Defending the Game Plan
Defending the Game Plan
The mantra rings through my head during the start and first few moments of any race: Stick to your game plan. It’s there because I worked long and hard to put it there. It wasn’t so long ago that I would start a race with a carefully conceived plan of attack for the first leg and, at the first sign of trouble, quickly abandon it in favor of whatever looked good at that particular moment.
The game plan mantra has a few things going for it: 1. It forces me to seriously think about the upcoming leg before the start; to carefully consider the factors involved and the options. 2. It puts everyone on the same page before the start, and allows people the opportunity to offer their input, at a time when it can be properly evaluated. 3. If something does go wrong, it’s much easier to learn from the experience. Re-hashing, and learning from, seat-of-the-pants tactics is a difficult task.

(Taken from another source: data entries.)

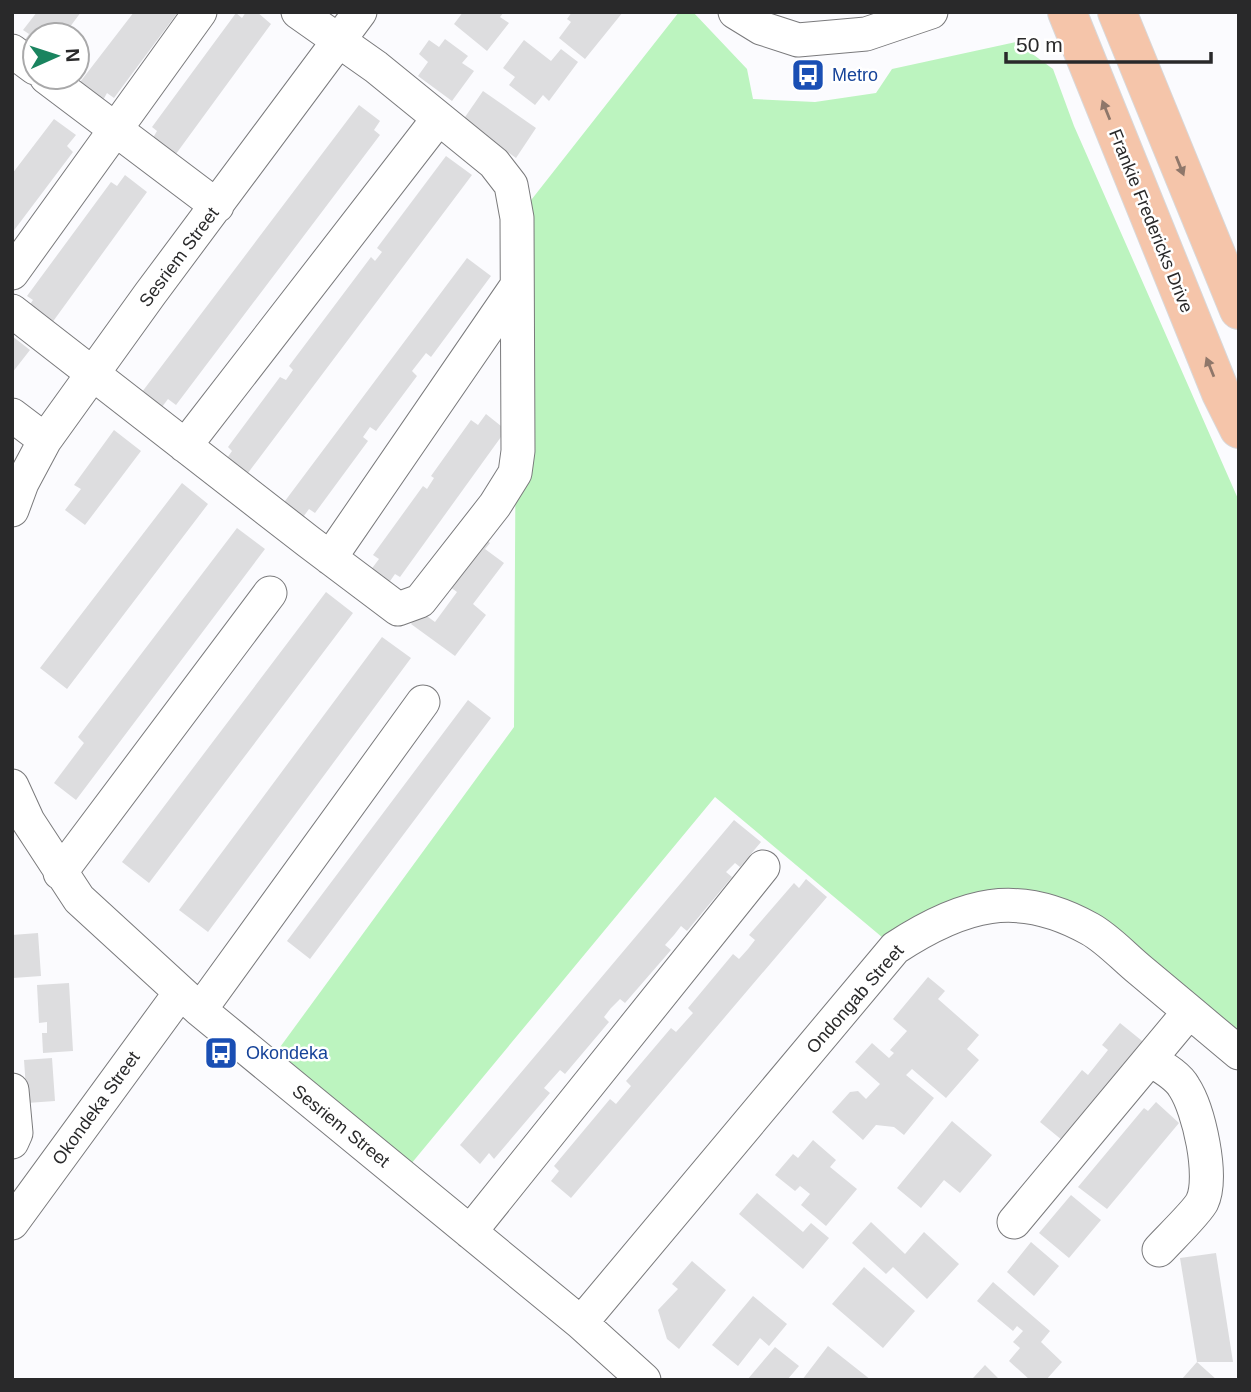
<svg xmlns="http://www.w3.org/2000/svg" width="1251" height="1392" viewBox="0 0 1251 1392" font-family="Helvetica,sans-serif">
<rect width="100%" height="100%" fill="#fbfbfe"/>
<path fill="#bcf4bf" d="M679,12h14l54,57 6,30 62,3 61,-9 16,-24 124,-27 37,27 21,57 165,375v552l-147,-123 -81,-26 -116,44 -180,-151 -314,379 -134,-111 247,-338 3,-509z"/>
<path fill="#dddddf" d="M37,12h44l-17,23h-29v19l-13,-10 7,-10 -6,-4z
M134,12h44l-64,86 -7,-5 -6,11 -24,-18z
M246,12h11l14,12 -98,134 -22,-17 6,-10 -5,-4 84,-114 6,5z
M463,12h41l-4,5 9,6 -22,28 -33,-27z
M572,12h51l-38,47 -26,-21 12,-16 -4,-3z
M445,39l23,17 -6,7 12,8 -22,30 -34,-25 10,-14 -9,-8 10,-14 10,7z
M524,40l27,21 10,-12 17,13 -29,39 -6,-6 -8,10 -26,-20 6,-8 -12,-9z
M483,91l53,37 -20,30 -53,-38z
M359,105l21,16 -6,9 6,5 -204,270 -8,-6 -6,8 -20,-15z
M54,119l22,16 -9,11 6,6 -61,81v-59z
M446,156l26,19 -227,302 -20,-16 7,-10 -4,-4 52,-70 6,3 7,-10 -4,-4 82,-109 4,4 7,-9 -5,-4z
M125,175l22,17 -98,135 -23,-17 7,-10 -6,-4 84,-114 6,4z
M467,258l24,18 -60,81 -5,-4 -14,18 5,5 -41,55 -6,-4 -7,10 5,4 -53,72 -6,-4 -8,11 -19,-15z
M12,336l18,14 -18,23z
M486,414l20,16 -106,147 -5,-3 -7,10 -18,-13 9,-12 -6,-4 50,-69 4,3 7,-11 -3,-2 40,-56 7,5z
M114,430l27,21 -56,74 -20,-15 16,-21 -7,-4z
M182,483l26,21 -141,185 -27,-21z
M237,528l28,21 -189,251 -22,-17 30,-40 -6,-6z
M478,534l12,9 -5,6 19,14 -31,41 13,11 -31,41 -44,-32 9,-13 15,11 22,-30 -14,-10z
M326,592l27,21 -204,270 -27,-21z
M382,637l29,21 -203,274 -29,-22z
M468,700l23,18 -181,241 -23,-18z
M734,820l27,22 -21,25 -5,-4 -9,9 6,5 -45,54 -6,-5 -7,9 -9,10 6,5 -46,53 -5,-4 -9,9 -7,9 5,5 -44,52 -5,-4 -16,18 6,5 -56,66 -5,-6 -9,11 -20,-19z
M806,879l21,18 -256,301 -20,-17 8,-10 -5,-5 56,-67 6,5 15,-18 -5,-5 45,-53 5,4 17,-19 -5,-5 45,-54 6,5 9,-10 7,-9 -6,-5 45,-52 5,5z
M38,933l3,43 -28,2 -1,-43z
M928,977l17,14 -7,8 41,36 -12,14 12,11 -33,38 -34,-29 -6,6 28,23 -30,37 -10,-8 -18,-2 -13,15 -31,-28 18,-20 8,-1 8,8 14,-15 -25,-22 17,-19 17,15 5,-5 -4,-3 17,-19 -14,-12z
M69,983l4,68 -30,2 -1,-20h5v-11l-8,1 -2,-38z
M1120,1023l32,26 -84,96 -28,-23 42,-52 6,5 20,-25 -6,-5z
M52,1058l3,43 -28,2 -3,-43z
M1156,1102l23,21 -72,86 -29,-22 66,-79 4,3z
M952,1121l40,34 -32,38 -16,-13 -23,28 -24,-20z
M813,1140l23,20 -6,7 27,22 -31,37 -25,-21 9,-11 -10,-8 -5,5 -20,-16 18,-21 5,4z
M757,1193l46,39 8,-9 18,15 -26,31 -64,-55z
M1071,1195l30,25 -32,38 -30,-25z
M871,1222l34,32 19,-22 35,32 -32,35 -34,-32 -7,7 -34,-31z
M1031,1242l28,24 -25,30 -27,-24z
M1216,1253l17,109h-36l-17,-104z
M692,1261l34,29 -47,59 -12,-10 -9,-29 20,-21 -6,-5z
M864,1267l51,44 -32,37 -51,-44z
M993,1282l57,49 -9,11 21,20 -16,18h-16l-21,-19 11,-13 -7,-6 10,-11 -6,-5 -4,5 -36,-30z
M753,1296l34,28 -18,22 -9,-8 -22,28 -26,-21z
M828,1346l43,34h-69z
M775,1347l24,19 -12,14h-40z
M1197,1362l20,18h-36z
M985,1365l15,15 -27,-2z"/>
<g fill="none" stroke-linecap="round" stroke-linejoin="round">
<defs>
<path id="minor" d="M735,12l26,16 37,12 68,-6 65,-22
M12,51l23,17
M46,77l171,129
M12,273l188,-261
M12,311l297,231 89,67 22,-8 75,-96 20,-32 3,-22 -1,-233 -6,-33 -17,-22 -118,-96 -78,-55
M12,415l33,25
M185,446l253,-327
M12,510l10,-27 23,-43 105,-146 210,-282
M330,558l186,-271
M12,786l16,35 51,78 121,111 381,313 63,57
M60,873l210,-280
M200,1010l223,-308
M1151,1060c11,7 27,16 33,27 15,23 30,90 18,115 -5,10 -33,37 -43,48
M12,1090l4,43 -4,9
M1014,1222l175,-210
M12,1223l168,-230
M470,1232l293,-365
M581,1323l314,-375c67,-44 122,-60 195,-19 18,10 34,28 50,41 33,28 66,55 99,83"/>
<path id="major" d="M1067,12l154,381 18,36
M1117,12l122,298"/>
</defs>
<use href="#minor" stroke="#7a7a7c" stroke-width="35"/>
<use href="#major" stroke="#d8d8d9" stroke-width="40"/>
<use href="#minor" stroke="#fff" stroke-width="33"/>
<use href="#major" stroke="#f5c5aa" stroke-width="38"/>
</g>
<defs><path id="oneway-solid" d="M-6-.8H1V-3.2L6.5 0L1 3.2V.8H-6Z" transform="scale(1.75)"/></defs>
<g fill="#8f776a">
<use href="#oneway-solid" transform="translate(1106 110) rotate(-112)"/>
<use href="#oneway-solid" transform="translate(1180 166) rotate(68)"/>
<use href="#oneway-solid" transform="translate(1210 367) rotate(-112)"/>
</g>
<defs>
<symbol id="bus-square" viewBox="-11 -11 22 22"><rect x="-9" y="-9" width="18" height="18" rx="4" fill="#1a4fb4" stroke="#fff"/><path d="M-5-6H5V4H4V6H2V4H-2V6H-4V4H-5ZM-3.5-4V0h7V-4ZM-3.5 1.2v1.5H-2V1.2ZM2 1.2v1.5H3.5V1.2Z" fill="#fff"/></symbol>
</defs>
<g fill-rule="evenodd">
<use href="#bus-square" x="789" y="56" width="38" height="38"/>
<use href="#bus-square" x="202" y="1034" width="38" height="38"/>
</g>
<g text-anchor="middle" stroke-width="5" stroke-linejoin="round" paint-order="stroke">
<g font-size="18" fill="#164399" stroke="#fff" text-anchor="start">
<text x="832" y="81">Metro</text>
<text x="246" y="1059">Okondeka</text>
</g>
<g font-size="18" fill="#29292a" stroke="#fff">
<text transform="translate(1151 221) rotate(68)" y="6">Frankie Fredericks Drive</text>
<text transform="translate(179 257) rotate(-53)" y="6">Sesriem Street</text>
<text transform="translate(855 999) rotate(-49)" y="6">Ondongab Street</text>
<text transform="translate(96 1108) rotate(-54)" y="6">Okondeka Street</text>
<text transform="translate(341 1126) rotate(39)" y="6">Sesriem Street</text>
</g>
</g>
<rect width="1251" height="1392" fill="none" stroke="#29292a" stroke-width="28"/>
<g transform="translate(56 56) rotate(87)"><circle r="33" fill="#ffffff" stroke="#a9a9aa" stroke-width="2"/>
<path d="M0-5L12 26L0 18L-12 26Z" fill="#1a845f"/>
<text y="-10" font-size="19" font-weight="bold" text-anchor="middle" fill="#29292a">N</text>
</g>
<path d="M1006 52v10h205v-10" fill="none" stroke="#29292a" stroke-width="3.5"/>
<text x="1016" y="52" font-size="21" fill="#29292a" stroke="#ffffff" stroke-width="5" paint-order="stroke">50 m</text>
</svg>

So in the second race last night, when we came off the middle of the line in a solid lane and with the opportunity to tack, it was an easy decision. We’d decided before the race to play the right, so we picked a nice vein of wind and tacked. For a while we looked good leading a smaller group of boats into was seemed like an area of solid breeze. But getting back to the left was difficult. The wind dropped away and the boats on the left rode a significant left shift over us. We struggled to get in phase and find a good lane, hit the mark, and after our penalty turn were four boats from last.
The geographically influenced left shift along the shore of Goat Island will certainly go into my notebook. But the larger lesson, we decided over our post-race beverages, was to not be too hasty to execute the game plan. In some J/24 Fleet 50 races, you must pick a side and commit to it. But last night wasn’t like that. The beat was more open, the changes from side to side more fluid. We came off the middle of the line in a very solid position, with much of the fleet bunched to leeward of us. We had a good lane on starboard tack and we should’ve been more patient. We were in a good position to protect the right side of the course, which we thought was favored. By sticking with the fleet, we could hedge our bets and take advantage of our solid start. By bailing out to the right and leaving the pack behind, we effectively neutralized our start and went all-in on our pre-race prediction. Trusting yourself, and your game plan, is one thing, but being able to do so smartly, while minimizing the inevitable mistakes, is much better.